Exercise instructions: Your task is to find every line of the data that holds the string "lines" and copy it.
::::::::::
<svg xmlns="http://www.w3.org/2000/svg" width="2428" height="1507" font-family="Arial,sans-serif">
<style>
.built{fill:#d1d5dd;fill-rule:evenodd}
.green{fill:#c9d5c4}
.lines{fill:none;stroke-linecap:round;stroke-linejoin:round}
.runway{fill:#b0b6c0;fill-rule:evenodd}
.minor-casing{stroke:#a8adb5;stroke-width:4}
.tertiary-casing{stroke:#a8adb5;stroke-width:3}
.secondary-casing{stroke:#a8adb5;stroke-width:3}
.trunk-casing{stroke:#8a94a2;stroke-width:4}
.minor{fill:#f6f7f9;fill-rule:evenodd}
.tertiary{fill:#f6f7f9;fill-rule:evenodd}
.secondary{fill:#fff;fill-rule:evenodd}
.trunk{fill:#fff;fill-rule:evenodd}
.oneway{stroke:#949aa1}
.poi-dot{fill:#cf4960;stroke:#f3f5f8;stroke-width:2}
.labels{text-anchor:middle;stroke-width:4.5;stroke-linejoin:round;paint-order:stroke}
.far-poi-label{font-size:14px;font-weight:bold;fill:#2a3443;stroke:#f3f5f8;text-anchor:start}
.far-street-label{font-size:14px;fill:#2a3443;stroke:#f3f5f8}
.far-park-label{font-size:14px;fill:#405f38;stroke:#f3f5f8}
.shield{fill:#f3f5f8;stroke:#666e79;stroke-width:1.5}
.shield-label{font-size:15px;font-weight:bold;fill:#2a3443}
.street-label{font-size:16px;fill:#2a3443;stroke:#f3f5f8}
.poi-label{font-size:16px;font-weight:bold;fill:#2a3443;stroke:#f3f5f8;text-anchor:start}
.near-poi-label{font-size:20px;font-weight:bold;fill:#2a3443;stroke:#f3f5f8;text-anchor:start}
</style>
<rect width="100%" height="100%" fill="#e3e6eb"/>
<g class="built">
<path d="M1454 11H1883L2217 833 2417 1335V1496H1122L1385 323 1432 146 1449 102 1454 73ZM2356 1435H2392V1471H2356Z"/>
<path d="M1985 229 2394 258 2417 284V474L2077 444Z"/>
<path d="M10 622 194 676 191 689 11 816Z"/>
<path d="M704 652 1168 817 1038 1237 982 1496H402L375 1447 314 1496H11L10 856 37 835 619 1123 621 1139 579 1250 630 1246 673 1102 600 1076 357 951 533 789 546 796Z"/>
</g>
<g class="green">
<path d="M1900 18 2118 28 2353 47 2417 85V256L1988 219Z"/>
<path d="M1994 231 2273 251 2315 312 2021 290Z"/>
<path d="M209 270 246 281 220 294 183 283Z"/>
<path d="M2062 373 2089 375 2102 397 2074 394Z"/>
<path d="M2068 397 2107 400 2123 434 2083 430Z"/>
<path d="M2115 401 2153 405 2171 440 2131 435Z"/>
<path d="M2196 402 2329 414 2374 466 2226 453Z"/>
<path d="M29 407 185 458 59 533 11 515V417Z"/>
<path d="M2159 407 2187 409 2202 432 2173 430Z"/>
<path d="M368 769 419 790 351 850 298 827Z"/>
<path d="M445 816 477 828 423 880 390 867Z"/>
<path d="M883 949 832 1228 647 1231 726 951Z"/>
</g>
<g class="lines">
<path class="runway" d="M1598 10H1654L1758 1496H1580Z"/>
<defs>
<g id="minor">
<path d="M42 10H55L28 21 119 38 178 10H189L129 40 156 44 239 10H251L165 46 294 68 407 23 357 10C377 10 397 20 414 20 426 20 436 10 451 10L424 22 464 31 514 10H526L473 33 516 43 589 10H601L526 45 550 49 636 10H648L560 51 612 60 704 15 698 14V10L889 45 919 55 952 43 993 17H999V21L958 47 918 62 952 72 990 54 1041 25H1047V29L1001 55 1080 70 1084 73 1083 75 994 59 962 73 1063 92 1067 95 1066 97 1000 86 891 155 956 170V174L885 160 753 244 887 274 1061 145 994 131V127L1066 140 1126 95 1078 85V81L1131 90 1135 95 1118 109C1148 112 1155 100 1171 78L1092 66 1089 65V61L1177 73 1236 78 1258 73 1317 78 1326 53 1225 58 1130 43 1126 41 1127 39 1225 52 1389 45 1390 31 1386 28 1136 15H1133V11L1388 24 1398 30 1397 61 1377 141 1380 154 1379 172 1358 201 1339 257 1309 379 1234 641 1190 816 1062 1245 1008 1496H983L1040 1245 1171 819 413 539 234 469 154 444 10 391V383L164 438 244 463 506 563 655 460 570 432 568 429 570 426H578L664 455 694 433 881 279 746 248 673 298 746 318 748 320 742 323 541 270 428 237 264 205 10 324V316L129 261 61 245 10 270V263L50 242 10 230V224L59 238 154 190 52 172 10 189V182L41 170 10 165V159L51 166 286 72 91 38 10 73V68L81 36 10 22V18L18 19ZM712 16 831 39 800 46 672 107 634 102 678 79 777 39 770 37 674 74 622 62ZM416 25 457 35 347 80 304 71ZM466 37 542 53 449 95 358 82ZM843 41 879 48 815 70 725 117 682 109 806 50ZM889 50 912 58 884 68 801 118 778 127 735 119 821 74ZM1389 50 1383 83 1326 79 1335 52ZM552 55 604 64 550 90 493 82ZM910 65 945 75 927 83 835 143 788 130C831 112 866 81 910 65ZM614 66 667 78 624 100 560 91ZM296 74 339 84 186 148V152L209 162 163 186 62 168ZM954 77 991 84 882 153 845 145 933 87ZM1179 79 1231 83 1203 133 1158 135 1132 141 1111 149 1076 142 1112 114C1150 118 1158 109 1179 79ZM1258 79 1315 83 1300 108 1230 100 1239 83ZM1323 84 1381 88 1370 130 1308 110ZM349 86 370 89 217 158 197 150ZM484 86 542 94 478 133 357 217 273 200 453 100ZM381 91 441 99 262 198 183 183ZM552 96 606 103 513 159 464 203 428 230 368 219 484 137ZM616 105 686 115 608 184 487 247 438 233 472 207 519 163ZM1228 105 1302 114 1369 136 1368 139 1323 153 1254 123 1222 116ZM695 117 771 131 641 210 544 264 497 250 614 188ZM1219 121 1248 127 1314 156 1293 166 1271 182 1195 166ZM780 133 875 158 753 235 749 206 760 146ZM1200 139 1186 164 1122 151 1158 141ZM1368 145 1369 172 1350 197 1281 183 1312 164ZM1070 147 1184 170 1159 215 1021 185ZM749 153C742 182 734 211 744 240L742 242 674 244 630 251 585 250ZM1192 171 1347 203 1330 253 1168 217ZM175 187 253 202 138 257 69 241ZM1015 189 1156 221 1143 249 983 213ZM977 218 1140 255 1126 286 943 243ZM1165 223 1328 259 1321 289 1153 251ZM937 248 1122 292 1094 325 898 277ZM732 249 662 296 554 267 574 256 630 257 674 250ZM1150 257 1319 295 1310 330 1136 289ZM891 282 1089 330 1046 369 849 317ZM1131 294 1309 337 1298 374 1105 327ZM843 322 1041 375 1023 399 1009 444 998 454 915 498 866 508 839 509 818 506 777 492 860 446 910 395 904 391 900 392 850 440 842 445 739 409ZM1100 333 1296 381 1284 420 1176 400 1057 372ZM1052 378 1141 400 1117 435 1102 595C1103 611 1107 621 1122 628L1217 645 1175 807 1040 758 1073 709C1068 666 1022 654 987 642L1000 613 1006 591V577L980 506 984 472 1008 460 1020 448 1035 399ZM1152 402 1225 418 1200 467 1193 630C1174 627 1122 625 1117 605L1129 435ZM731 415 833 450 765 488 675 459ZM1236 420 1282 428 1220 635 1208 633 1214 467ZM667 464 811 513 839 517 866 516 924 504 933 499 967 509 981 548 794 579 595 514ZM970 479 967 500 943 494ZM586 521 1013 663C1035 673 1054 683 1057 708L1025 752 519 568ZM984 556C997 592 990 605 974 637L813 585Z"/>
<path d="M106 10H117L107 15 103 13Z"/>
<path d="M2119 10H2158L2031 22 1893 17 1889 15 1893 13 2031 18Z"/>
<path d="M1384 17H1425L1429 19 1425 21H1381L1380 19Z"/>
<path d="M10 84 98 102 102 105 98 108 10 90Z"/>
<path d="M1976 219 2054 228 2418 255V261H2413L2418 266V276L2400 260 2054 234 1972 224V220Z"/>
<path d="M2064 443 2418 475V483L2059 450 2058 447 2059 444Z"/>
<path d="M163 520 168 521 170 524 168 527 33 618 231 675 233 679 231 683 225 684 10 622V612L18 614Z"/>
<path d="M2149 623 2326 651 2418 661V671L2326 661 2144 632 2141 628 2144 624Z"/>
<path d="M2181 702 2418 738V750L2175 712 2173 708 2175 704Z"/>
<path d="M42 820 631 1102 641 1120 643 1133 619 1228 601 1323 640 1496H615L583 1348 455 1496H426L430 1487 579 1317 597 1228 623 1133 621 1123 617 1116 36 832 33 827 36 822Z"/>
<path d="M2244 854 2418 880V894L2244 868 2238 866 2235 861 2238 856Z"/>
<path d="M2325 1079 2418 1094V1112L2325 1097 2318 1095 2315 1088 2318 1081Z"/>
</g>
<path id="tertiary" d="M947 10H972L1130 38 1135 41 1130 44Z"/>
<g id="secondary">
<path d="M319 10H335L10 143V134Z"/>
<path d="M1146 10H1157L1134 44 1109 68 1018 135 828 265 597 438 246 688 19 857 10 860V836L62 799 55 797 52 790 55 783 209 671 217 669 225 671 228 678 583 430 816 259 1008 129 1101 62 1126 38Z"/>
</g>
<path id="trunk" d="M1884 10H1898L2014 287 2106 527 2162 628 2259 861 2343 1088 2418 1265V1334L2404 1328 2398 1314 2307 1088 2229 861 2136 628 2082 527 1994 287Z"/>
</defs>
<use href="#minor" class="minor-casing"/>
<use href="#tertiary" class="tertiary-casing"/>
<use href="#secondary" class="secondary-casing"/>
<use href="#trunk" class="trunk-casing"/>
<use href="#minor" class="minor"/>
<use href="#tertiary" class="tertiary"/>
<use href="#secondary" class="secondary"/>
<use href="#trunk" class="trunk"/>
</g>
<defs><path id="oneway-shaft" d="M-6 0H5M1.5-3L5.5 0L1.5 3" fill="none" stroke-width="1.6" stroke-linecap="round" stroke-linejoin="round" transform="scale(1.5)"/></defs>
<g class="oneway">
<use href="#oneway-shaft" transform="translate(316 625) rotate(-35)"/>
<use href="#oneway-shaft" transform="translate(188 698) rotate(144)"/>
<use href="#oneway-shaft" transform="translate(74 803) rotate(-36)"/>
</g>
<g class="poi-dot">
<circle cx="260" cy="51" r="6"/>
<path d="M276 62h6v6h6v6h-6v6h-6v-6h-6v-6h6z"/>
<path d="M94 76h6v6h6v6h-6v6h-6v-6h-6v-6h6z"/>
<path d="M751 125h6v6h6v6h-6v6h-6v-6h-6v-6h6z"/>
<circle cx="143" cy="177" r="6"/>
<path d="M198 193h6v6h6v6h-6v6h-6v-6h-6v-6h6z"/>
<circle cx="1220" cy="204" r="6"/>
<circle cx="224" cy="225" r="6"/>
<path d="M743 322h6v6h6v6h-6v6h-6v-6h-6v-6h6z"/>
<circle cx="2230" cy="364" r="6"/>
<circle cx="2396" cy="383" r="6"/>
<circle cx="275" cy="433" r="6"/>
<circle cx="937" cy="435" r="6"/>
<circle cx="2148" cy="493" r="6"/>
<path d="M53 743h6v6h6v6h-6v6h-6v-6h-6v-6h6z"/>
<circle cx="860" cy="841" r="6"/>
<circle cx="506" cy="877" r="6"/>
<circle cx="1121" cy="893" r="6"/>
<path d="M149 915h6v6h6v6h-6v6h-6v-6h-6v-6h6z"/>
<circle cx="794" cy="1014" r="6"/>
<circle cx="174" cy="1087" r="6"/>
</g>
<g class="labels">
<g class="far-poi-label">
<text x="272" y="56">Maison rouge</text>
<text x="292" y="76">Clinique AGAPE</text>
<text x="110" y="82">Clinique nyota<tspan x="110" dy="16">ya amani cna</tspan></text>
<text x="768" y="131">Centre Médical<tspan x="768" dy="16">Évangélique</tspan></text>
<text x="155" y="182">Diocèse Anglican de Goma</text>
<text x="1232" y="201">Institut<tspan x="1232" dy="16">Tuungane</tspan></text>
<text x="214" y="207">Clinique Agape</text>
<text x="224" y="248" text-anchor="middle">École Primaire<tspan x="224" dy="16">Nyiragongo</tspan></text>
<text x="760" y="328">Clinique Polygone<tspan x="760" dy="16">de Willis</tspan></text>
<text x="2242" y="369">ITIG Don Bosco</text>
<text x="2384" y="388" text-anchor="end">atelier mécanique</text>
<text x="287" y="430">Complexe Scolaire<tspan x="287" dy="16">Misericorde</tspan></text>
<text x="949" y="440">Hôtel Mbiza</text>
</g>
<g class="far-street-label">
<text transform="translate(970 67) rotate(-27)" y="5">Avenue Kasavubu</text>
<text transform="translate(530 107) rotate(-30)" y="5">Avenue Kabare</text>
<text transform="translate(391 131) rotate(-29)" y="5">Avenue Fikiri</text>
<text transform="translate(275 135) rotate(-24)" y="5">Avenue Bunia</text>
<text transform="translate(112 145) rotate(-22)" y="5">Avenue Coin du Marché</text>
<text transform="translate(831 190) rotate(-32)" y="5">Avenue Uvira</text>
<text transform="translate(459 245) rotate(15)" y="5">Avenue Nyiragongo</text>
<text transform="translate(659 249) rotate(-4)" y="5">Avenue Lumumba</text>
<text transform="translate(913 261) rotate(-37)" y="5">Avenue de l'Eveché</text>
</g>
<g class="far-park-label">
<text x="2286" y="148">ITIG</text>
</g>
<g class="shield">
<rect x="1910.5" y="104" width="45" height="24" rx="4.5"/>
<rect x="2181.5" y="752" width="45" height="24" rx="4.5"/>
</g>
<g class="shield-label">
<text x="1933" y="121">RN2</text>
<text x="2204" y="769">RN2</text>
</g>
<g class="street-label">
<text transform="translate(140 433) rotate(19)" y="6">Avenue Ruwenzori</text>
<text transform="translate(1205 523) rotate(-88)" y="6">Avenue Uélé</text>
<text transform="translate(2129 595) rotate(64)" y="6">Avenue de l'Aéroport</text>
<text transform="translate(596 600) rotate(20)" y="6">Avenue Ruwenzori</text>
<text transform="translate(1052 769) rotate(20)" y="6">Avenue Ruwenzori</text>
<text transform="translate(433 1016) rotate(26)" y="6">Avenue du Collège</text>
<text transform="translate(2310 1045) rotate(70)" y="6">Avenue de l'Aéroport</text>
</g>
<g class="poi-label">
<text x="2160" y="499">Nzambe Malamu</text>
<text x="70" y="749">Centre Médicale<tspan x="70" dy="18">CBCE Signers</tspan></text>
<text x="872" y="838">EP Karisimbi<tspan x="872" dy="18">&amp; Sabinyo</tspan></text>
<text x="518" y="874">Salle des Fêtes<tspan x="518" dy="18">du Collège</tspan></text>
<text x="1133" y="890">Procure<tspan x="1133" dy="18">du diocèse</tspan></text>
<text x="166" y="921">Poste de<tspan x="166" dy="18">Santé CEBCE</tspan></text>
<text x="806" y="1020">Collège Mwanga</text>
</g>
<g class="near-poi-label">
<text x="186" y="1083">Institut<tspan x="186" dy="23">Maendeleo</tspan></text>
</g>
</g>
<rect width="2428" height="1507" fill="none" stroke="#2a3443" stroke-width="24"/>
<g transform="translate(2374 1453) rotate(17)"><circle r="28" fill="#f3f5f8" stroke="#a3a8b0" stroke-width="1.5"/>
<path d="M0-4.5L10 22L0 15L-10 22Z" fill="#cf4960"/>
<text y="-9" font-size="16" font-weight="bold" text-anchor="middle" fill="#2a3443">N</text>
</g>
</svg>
::::::::::
Written solution:
.lines{fill:none;stroke-linecap:round;stroke-linejoin:round}
<g class="lines">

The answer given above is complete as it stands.